# DIRECTIONS
What you return must match the records character for character.

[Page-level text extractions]

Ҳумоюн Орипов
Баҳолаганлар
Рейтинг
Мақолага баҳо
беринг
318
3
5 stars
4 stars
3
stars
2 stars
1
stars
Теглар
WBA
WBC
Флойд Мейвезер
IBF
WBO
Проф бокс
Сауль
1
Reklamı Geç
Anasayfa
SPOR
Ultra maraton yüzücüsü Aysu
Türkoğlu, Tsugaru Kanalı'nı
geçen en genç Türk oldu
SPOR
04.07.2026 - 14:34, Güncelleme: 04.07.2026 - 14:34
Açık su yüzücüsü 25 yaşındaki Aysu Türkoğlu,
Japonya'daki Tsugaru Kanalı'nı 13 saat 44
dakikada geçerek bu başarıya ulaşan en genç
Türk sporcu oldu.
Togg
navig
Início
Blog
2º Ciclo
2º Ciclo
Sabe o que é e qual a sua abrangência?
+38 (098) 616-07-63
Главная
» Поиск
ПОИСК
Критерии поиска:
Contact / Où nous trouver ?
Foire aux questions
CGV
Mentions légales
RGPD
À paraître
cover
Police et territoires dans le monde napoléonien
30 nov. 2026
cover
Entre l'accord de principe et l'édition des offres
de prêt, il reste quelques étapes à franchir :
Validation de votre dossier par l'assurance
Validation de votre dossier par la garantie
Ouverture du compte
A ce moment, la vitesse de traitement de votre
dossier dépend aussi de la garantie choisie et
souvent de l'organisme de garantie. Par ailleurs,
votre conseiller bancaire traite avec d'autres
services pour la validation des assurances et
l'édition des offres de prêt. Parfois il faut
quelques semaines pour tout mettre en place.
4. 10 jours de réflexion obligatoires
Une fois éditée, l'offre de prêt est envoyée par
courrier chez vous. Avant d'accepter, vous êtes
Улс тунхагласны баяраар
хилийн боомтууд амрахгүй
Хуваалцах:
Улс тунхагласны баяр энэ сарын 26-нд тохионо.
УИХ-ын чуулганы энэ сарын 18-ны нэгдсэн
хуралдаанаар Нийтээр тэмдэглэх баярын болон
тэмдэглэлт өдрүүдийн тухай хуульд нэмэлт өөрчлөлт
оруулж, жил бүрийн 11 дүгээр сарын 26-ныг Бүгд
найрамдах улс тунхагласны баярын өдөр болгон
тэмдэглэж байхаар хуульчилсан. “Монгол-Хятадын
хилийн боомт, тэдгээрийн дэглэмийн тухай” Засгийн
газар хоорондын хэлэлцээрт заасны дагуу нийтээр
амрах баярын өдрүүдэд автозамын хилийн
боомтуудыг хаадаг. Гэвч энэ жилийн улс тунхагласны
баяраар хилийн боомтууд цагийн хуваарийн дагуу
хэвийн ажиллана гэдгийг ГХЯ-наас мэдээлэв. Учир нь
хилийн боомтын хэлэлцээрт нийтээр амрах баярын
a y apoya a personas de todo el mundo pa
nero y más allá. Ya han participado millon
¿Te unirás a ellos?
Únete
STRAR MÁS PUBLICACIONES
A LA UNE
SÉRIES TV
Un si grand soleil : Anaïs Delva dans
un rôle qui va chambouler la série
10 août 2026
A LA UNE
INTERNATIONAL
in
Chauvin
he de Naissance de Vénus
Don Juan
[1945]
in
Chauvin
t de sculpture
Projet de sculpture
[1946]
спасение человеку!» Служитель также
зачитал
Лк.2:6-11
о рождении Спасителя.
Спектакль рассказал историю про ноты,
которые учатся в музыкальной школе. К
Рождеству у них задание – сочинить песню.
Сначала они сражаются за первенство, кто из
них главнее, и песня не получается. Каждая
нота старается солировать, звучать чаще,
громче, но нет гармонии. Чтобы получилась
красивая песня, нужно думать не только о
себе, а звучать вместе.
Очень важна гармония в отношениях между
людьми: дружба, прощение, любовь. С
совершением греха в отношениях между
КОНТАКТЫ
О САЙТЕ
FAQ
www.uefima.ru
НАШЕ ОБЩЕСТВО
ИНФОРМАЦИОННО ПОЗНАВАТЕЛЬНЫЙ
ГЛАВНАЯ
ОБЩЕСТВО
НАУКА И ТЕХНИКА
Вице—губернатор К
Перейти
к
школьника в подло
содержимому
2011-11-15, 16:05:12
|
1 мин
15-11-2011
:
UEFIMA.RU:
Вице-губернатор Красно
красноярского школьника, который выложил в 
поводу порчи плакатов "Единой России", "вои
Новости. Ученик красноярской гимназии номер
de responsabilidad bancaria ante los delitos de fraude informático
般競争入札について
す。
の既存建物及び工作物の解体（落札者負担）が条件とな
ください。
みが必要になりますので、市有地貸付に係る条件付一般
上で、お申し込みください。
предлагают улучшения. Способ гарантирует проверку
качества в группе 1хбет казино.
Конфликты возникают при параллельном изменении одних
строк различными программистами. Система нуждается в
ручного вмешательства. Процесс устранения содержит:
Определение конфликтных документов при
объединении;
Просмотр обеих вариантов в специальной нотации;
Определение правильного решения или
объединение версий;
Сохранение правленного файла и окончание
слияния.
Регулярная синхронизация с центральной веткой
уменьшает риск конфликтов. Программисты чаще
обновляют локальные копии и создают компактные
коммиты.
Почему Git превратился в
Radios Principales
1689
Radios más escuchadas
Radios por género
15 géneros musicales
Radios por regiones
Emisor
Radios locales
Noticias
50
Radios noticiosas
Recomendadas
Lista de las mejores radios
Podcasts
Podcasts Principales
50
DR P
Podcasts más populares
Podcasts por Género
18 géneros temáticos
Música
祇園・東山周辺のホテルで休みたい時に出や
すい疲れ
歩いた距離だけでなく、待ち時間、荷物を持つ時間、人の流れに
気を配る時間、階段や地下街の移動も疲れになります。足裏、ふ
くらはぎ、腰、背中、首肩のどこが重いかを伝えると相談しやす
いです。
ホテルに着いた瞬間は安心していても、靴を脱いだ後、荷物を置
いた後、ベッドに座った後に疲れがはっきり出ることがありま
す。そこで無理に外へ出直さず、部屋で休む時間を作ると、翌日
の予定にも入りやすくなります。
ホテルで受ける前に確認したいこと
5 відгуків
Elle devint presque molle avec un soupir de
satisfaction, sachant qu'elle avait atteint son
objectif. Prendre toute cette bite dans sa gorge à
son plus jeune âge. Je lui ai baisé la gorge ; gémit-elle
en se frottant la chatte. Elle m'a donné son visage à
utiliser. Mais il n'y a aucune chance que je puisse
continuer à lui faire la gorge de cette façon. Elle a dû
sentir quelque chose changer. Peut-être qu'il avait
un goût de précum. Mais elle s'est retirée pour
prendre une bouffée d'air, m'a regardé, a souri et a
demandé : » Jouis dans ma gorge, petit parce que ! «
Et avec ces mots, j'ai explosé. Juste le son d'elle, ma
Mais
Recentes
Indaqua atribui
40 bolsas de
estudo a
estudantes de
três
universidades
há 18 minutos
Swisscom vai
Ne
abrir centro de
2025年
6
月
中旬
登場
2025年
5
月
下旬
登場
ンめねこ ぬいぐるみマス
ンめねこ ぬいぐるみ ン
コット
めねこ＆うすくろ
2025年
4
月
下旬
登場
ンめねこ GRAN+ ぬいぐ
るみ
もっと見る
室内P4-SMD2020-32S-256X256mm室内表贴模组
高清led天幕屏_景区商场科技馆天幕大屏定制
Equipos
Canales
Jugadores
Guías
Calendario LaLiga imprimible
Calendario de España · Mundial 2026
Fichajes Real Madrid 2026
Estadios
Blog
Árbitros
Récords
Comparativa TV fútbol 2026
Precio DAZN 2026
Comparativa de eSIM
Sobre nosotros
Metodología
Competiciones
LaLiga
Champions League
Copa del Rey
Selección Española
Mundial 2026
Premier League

# EXERCISE RESPONSE
Ҳумоюн Орипов
Баҳолаганлар
Рейтинг
Мақолага баҳо
беринг
318
3
5 stars
4 stars
3
stars
2 stars
1
stars
Теглар
WBA
WBC
Флойд Мейвезер
IBF
WBO
Проф бокс
Сауль
1
Reklamı Geç
Anasayfa
SPOR
Ultra maraton yüzücüsü Aysu
Türkoğlu, Tsugaru Kanalı'nı
geçen en genç Türk oldu
SPOR
04.07.2026 - 14:34, Güncelleme: 04.07.2026 - 14:34
Açık su yüzücüsü 25 yaşındaki Aysu Türkoğlu,
Japonya'daki Tsugaru Kanalı'nı 13 saat 44
dakikada geçerek bu başarıya ulaşan en genç
Türk sporcu oldu.
Togg
navig
Início
Blog
2º Ciclo
2º Ciclo
Sabe o que é e qual a sua abrangência?
+38 (098) 616-07-63
Главная
» Поиск
ПОИСК
Критерии поиска:
Contact / Où nous trouver ?
Foire aux questions
CGV
Mentions légales
RGPD
À paraître
cover
Police et territoires dans le monde napoléonien
30 nov. 2026
cover
Entre l'accord de principe et l'édition des offres
de prêt, il reste quelques étapes à franchir :
Validation de votre dossier par l'assurance
Validation de votre dossier par la garantie
Ouverture du compte
A ce moment, la vitesse de traitement de votre
dossier dépend aussi de la garantie choisie et
souvent de l'organisme de garantie. Par ailleurs,
votre conseiller bancaire traite avec d'autres
services pour la validation des assurances et
l'édition des offres de prêt. Parfois il faut
quelques semaines pour tout mettre en place.
4. 10 jours de réflexion obligatoires
Une fois éditée, l'offre de prêt est envoyée par
courrier chez vous. Avant d'accepter, vous êtes
Улс тунхагласны баяраар
хилийн боомтууд амрахгүй
Хуваалцах:
Улс тунхагласны баяр энэ сарын 26-нд тохионо.
УИХ-ын чуулганы энэ сарын 18-ны нэгдсэн
хуралдаанаар Нийтээр тэмдэглэх баярын болон
тэмдэглэлт өдрүүдийн тухай хуульд нэмэлт өөрчлөлт
оруулж, жил бүрийн 11 дүгээр сарын 26-ныг Бүгд
найрамдах улс тунхагласны баярын өдөр болгон
тэмдэглэж байхаар хуульчилсан. “Монгол-Хятадын
хилийн боомт, тэдгээрийн дэглэмийн тухай” Засгийн
газар хоорондын хэлэлцээрт заасны дагуу нийтээр
амрах баярын өдрүүдэд автозамын хилийн
боомтуудыг хаадаг. Гэвч энэ жилийн улс тунхагласны
баяраар хилийн боомтууд цагийн хуваарийн дагуу
хэвийн ажиллана гэдгийг ГХЯ-наас мэдээлэв. Учир нь
хилийн боомтын хэлэлцээрт нийтээр амрах баярын
a y apoya a personas de todo el mundo pa
nero y más allá. Ya han participado millon
¿Te unirás a ellos?
Únete
STRAR MÁS PUBLICACIONES
A LA UNE
SÉRIES TV
Un si grand soleil : Anaïs Delva dans
un rôle qui va chambouler la série
10 août 2026
A LA UNE
INTERNATIONAL
in
Chauvin
he de Naissance de Vénus
Don Juan
[1945]
in
Chauvin
t de sculpture
Projet de sculpture
[1946]
спасение человеку!» Служитель также
зачитал
Лк.2:6-11
о рождении Спасителя.
Спектакль рассказал историю про ноты,
которые учатся в музыкальной школе. К
Рождеству у них задание – сочинить песню.
Сначала они сражаются за первенство, кто из
них главнее, и песня не получается. Каждая
нота старается солировать, звучать чаще,
громче, но нет гармонии. Чтобы получилась
красивая песня, нужно думать не только о
себе, а звучать вместе.
Очень важна гармония в отношениях между
людьми: дружба, прощение, любовь. С
совершением греха в отношениях между
КОНТАКТЫ
О САЙТЕ
FAQ
www.uefima.ru
НАШЕ ОБЩЕСТВО
ИНФОРМАЦИОННО ПОЗНАВАТЕЛЬНЫЙ
ГЛАВНАЯ
ОБЩЕСТВО
НАУКА И ТЕХНИКА
Вице—губернатор К
Перейти
к
школьника в подло
содержимому
2011-11-15, 16:05:12
|
1 мин
15-11-2011
:
UEFIMA.RU:
Вице-губернатор Красно
красноярского школьника, который выложил в 
поводу порчи плакатов "Единой России", "вои
Новости. Ученик красноярской гимназии номер
de responsabilidad bancaria ante los delitos de fraude informático
般競争入札について
す。
の既存建物及び工作物の解体（落札者負担）が条件とな
ください。
みが必要になりますので、市有地貸付に係る条件付一般
上で、お申し込みください。
предлагают улучшения. Способ гарантирует проверку
качества в группе 1хбет казино.
Конфликты возникают при параллельном изменении одних
строк различными программистами. Система нуждается в
ручного вмешательства. Процесс устранения содержит:
Определение конфликтных документов при
объединении;
Просмотр обеих вариантов в специальной нотации;
Определение правильного решения или
объединение версий;
Сохранение правленного файла и окончание
слияния.
Регулярная синхронизация с центральной веткой
уменьшает риск конфликтов. Программисты чаще
обновляют локальные копии и создают компактные
коммиты.
Почему Git превратился в
Radios Principales
1689
Radios más escuchadas
Radios por género
15 géneros musicales
Radios por regiones
Emisor
Radios locales
Noticias
50
Radios noticiosas
Recomendadas
Lista de las mejores radios
Podcasts
Podcasts Principales
50
DR P
Podcasts más populares
Podcasts por Género
18 géneros temáticos
Música
祇園・東山周辺のホテルで休みたい時に出や
すい疲れ
歩いた距離だけでなく、待ち時間、荷物を持つ時間、人の流れに
気を配る時間、階段や地下街の移動も疲れになります。足裏、ふ
くらはぎ、腰、背中、首肩のどこが重いかを伝えると相談しやす
いです。
ホテルに着いた瞬間は安心していても、靴を脱いだ後、荷物を置
いた後、ベッドに座った後に疲れがはっきり出ることがありま
す。そこで無理に外へ出直さず、部屋で休む時間を作ると、翌日
の予定にも入りやすくなります。
ホテルで受ける前に確認したいこと
5 відгуків
Elle devint presque molle avec un soupir de
satisfaction, sachant qu'elle avait atteint son
objectif. Prendre toute cette bite dans sa gorge à
son plus jeune âge. Je lui ai baisé la gorge ; gémit-elle
en se frottant la chatte. Elle m'a donné son visage à
utiliser. Mais il n'y a aucune chance que je puisse
continuer à lui faire la gorge de cette façon. Elle a dû
sentir quelque chose changer. Peut-être qu'il avait
un goût de précum. Mais elle s'est retirée pour
prendre une bouffée d'air, m'a regardé, a souri et a
demandé : » Jouis dans ma gorge, petit parce que ! «
Et avec ces mots, j'ai explosé. Juste le son d'elle, ma
Mais
Recentes
Indaqua atribui
40 bolsas de
estudo a
estudantes de
três
universidades
há 18 minutos
Swisscom vai
Ne
abrir centro de
2025年
6
月
中旬
登場
2025年
5
月
下旬
登場
ンめねこ ぬいぐるみマス
ンめねこ ぬいぐるみ ン
コット
めねこ＆うすくろ
2025年
4
月
下旬
登場
ンめねこ GRAN+ ぬいぐ
るみ
もっと見る
室内P4-SMD2020-32S-256X256mm室内表贴模组
高清led天幕屏_景区商场科技馆天幕大屏定制
Equipos
Canales
Jugadores
Guías
Calendario LaLiga imprimible
Calendario de España · Mundial 2026
Fichajes Real Madrid 2026
Estadios
Blog
Árbitros
Récords
Comparativa TV fútbol 2026
Precio DAZN 2026
Comparativa de eSIM
Sobre nosotros
Metodología
Competiciones
LaLiga
Champions League
Copa del Rey
Selección Española
Mundial 2026
Premier League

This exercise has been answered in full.